Task to carry out: Where the word "cover" shows up in the entries below, please copy the whole line.

[Saved entries]

************

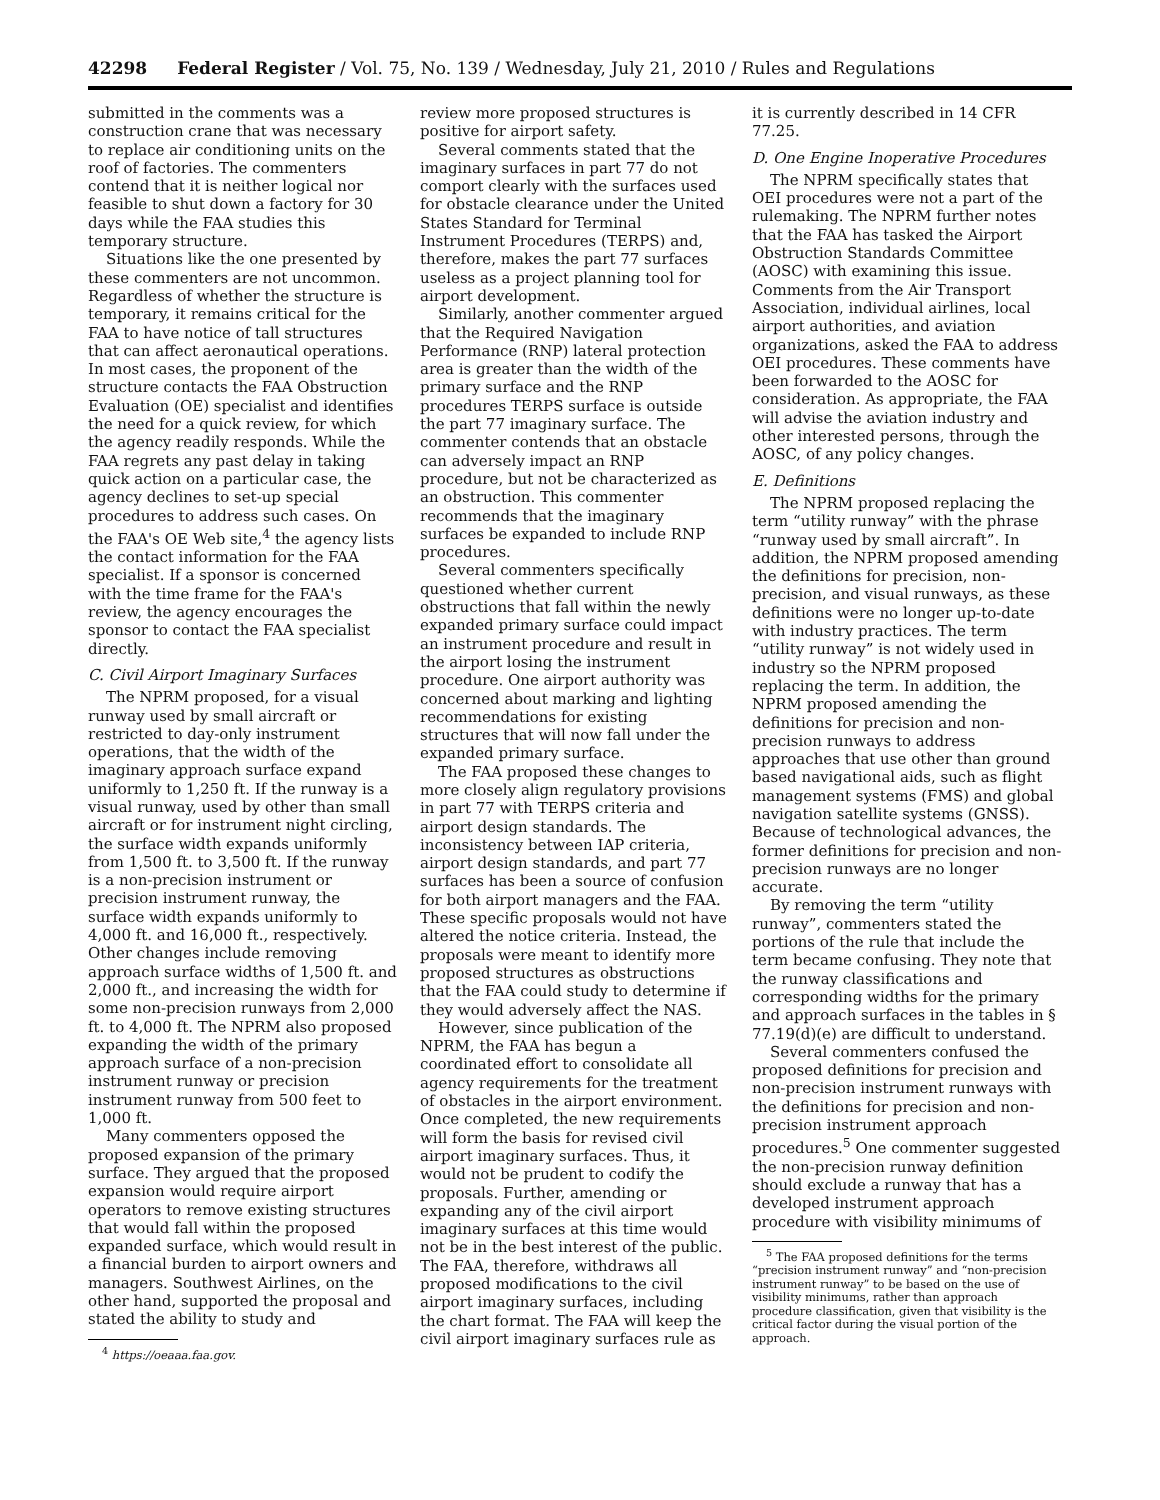42298 Federal Register / Vol. 75, No. 139 / Wednesday, July 21, 2010 / Rules and Regulations
submitted in the comments was a construction crane that was necessary to replace air conditioning units on the roof of factories. The commenters contend that it is neither logical nor feasible to shut down a factory for 30 days while the FAA studies this temporary structure.
Situations like the one presented by these commenters are not uncommon. Regardless of whether the structure is temporary, it remains critical for the FAA to have notice of tall structures that can affect aeronautical operations. In most cases, the proponent of the structure contacts the FAA Obstruction Evaluation (OE) specialist and identifies the need for a quick review, for which the agency readily responds. While the FAA regrets any past delay in taking quick action on a particular case, the agency declines to set-up special procedures to address such cases. On the FAA's OE Web site,<sup>4</sup> the agency lists the contact information for the FAA specialist. If a sponsor is concerned with the time frame for the FAA's review, the agency encourages the sponsor to contact the FAA specialist directly.
C. Civil Airport Imaginary Surfaces
The NPRM proposed, for a visual runway used by small aircraft or restricted to day-only instrument operations, that the width of the imaginary approach surface expand uniformly to 1,250 ft. If the runway is a visual runway, used by other than small aircraft or for instrument night circling, the surface width expands uniformly from 1,500 ft. to 3,500 ft. If the runway is a non-precision instrument or precision instrument runway, the surface width expands uniformly to 4,000 ft. and 16,000 ft., respectively. Other changes include removing approach surface widths of 1,500 ft. and 2,000 ft., and increasing the width for some non-precision runways from 2,000 ft. to 4,000 ft. The NPRM also proposed expanding the width of the primary approach surface of a non-precision instrument runway or precision instrument runway from 500 feet to 1,000 ft.
Many commenters opposed the proposed expansion of the primary surface. They argued that the proposed expansion would require airport operators to remove existing structures that would fall within the proposed expanded surface, which would result in a financial burden to airport owners and managers. Southwest Airlines, on the other hand, supported the proposal and stated the ability to study and
<sup>4</sup> https://oeaaa.faa.gov.
review more proposed structures is positive for airport safety.
Several comments stated that the imaginary surfaces in part 77 do not comport clearly with the surfaces used for obstacle clearance under the United States Standard for Terminal Instrument Procedures (TERPS) and, therefore, makes the part 77 surfaces useless as a project planning tool for airport development.
Similarly, another commenter argued that the Required Navigation Performance (RNP) lateral protection area is greater than the width of the primary surface and the RNP procedures TERPS surface is outside the part 77 imaginary surface. The commenter contends that an obstacle can adversely impact an RNP procedure, but not be characterized as an obstruction. This commenter recommends that the imaginary surfaces be expanded to include RNP procedures.
Several commenters specifically questioned whether current obstructions that fall within the newly expanded primary surface could impact an instrument procedure and result in the airport losing the instrument procedure. One airport authority was concerned about marking and lighting recommendations for existing structures that will now fall under the expanded primary surface.
The FAA proposed these changes to more closely align regulatory provisions in part 77 with TERPS criteria and airport design standards. The inconsistency between IAP criteria, airport design standards, and part 77 surfaces has been a source of confusion for both airport managers and the FAA. These specific proposals would not have altered the notice criteria. Instead, the proposals were meant to identify more proposed structures as obstructions that the FAA could study to determine if they would adversely affect the NAS.
However, since publication of the NPRM, the FAA has begun a coordinated effort to consolidate all agency requirements for the treatment of obstacles in the airport environment. Once completed, the new requirements will form the basis for revised civil airport imaginary surfaces. Thus, it would not be prudent to codify the proposals. Further, amending or expanding any of the civil airport imaginary surfaces at this time would not be in the best interest of the public. The FAA, therefore, withdraws all proposed modifications to the civil airport imaginary surfaces, including the chart format. The FAA will keep the civil airport imaginary surfaces rule as
it is currently described in 14 CFR 77.25.
D. One Engine Inoperative Procedures
The NPRM specifically states that OEI procedures were not a part of the rulemaking. The NPRM further notes that the FAA has tasked the Airport Obstruction Standards Committee (AOSC) with examining this issue. Comments from the Air Transport Association, individual airlines, local airport authorities, and aviation organizations, asked the FAA to address OEI procedures. These comments have been forwarded to the AOSC for consideration. As appropriate, the FAA will advise the aviation industry and other interested persons, through the AOSC, of any policy changes.
E. Definitions
The NPRM proposed replacing the term “utility runway” with the phrase “runway used by small aircraft”. In addition, the NPRM proposed amending the definitions for precision, non-precision, and visual runways, as these definitions were no longer up-to-date with industry practices. The term “utility runway” is not widely used in industry so the NPRM proposed replacing the term. In addition, the NPRM proposed amending the definitions for precision and non-precision runways to address approaches that use other than ground based navigational aids, such as flight management systems (FMS) and global navigation satellite systems (GNSS). Because of technological advances, the former definitions for precision and non-precision runways are no longer accurate.
By removing the term “utility runway”, commenters stated the portions of the rule that include the term became confusing. They note that the runway classifications and corresponding widths for the primary and approach surfaces in the tables in § 77.19(d)(e) are difficult to understand.
Several commenters confused the proposed definitions for precision and non-precision instrument runways with the definitions for precision and non-precision instrument approach procedures.<sup>5</sup> One commenter suggested the non-precision runway definition should exclude a runway that has a developed instrument approach procedure with visibility minimums of
<sup>5</sup> The FAA proposed definitions for the terms “precision instrument runway” and “non-precision instrument runway” to be based on the use of visibility minimums, rather than approach procedure classification, given that visibility is the critical factor during the visual portion of the approach.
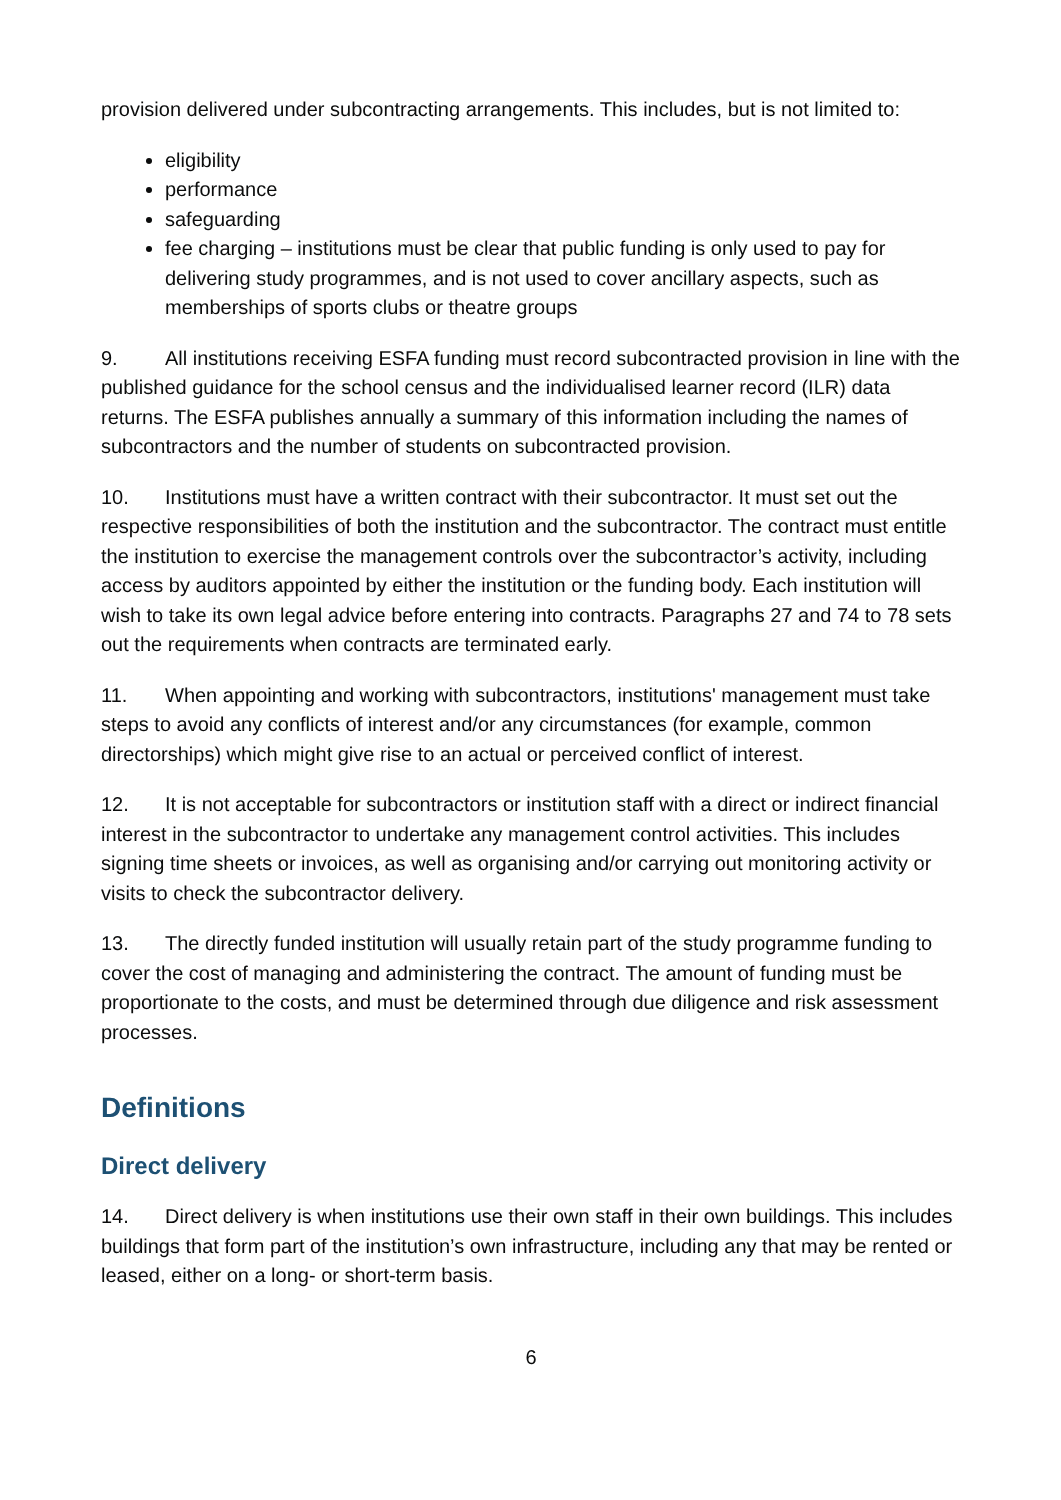provision delivered under subcontracting arrangements. This includes, but is not limited to:
eligibility
performance
safeguarding
fee charging – institutions must be clear that public funding is only used to pay for delivering study programmes, and is not used to cover ancillary aspects, such as memberships of sports clubs or theatre groups
9. All institutions receiving ESFA funding must record subcontracted provision in line with the published guidance for the school census and the individualised learner record (ILR) data returns. The ESFA publishes annually a summary of this information including the names of subcontractors and the number of students on subcontracted provision.
10. Institutions must have a written contract with their subcontractor. It must set out the respective responsibilities of both the institution and the subcontractor. The contract must entitle the institution to exercise the management controls over the subcontractor’s activity, including access by auditors appointed by either the institution or the funding body. Each institution will wish to take its own legal advice before entering into contracts. Paragraphs 27 and 74 to 78 sets out the requirements when contracts are terminated early.
11. When appointing and working with subcontractors, institutions' management must take steps to avoid any conflicts of interest and/or any circumstances (for example, common directorships) which might give rise to an actual or perceived conflict of interest.
12. It is not acceptable for subcontractors or institution staff with a direct or indirect financial interest in the subcontractor to undertake any management control activities. This includes signing time sheets or invoices, as well as organising and/or carrying out monitoring activity or visits to check the subcontractor delivery.
13. The directly funded institution will usually retain part of the study programme funding to cover the cost of managing and administering the contract. The amount of funding must be proportionate to the costs, and must be determined through due diligence and risk assessment processes.
Definitions
Direct delivery
14. Direct delivery is when institutions use their own staff in their own buildings. This includes buildings that form part of the institution’s own infrastructure, including any that may be rented or leased, either on a long- or short-term basis.
6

************

Written response:
fee charging – institutions must be clear that public funding is only used to pay for delivering study programmes, and is not used to cover ancillary aspects, such as memberships of sports clubs or theatre groups
13. The directly funded institution will usually retain part of the study programme funding to cover the cost of managing and administering the contract. The amount of funding must be proportionate to the costs, and must be determined through due diligence and risk assessment processes.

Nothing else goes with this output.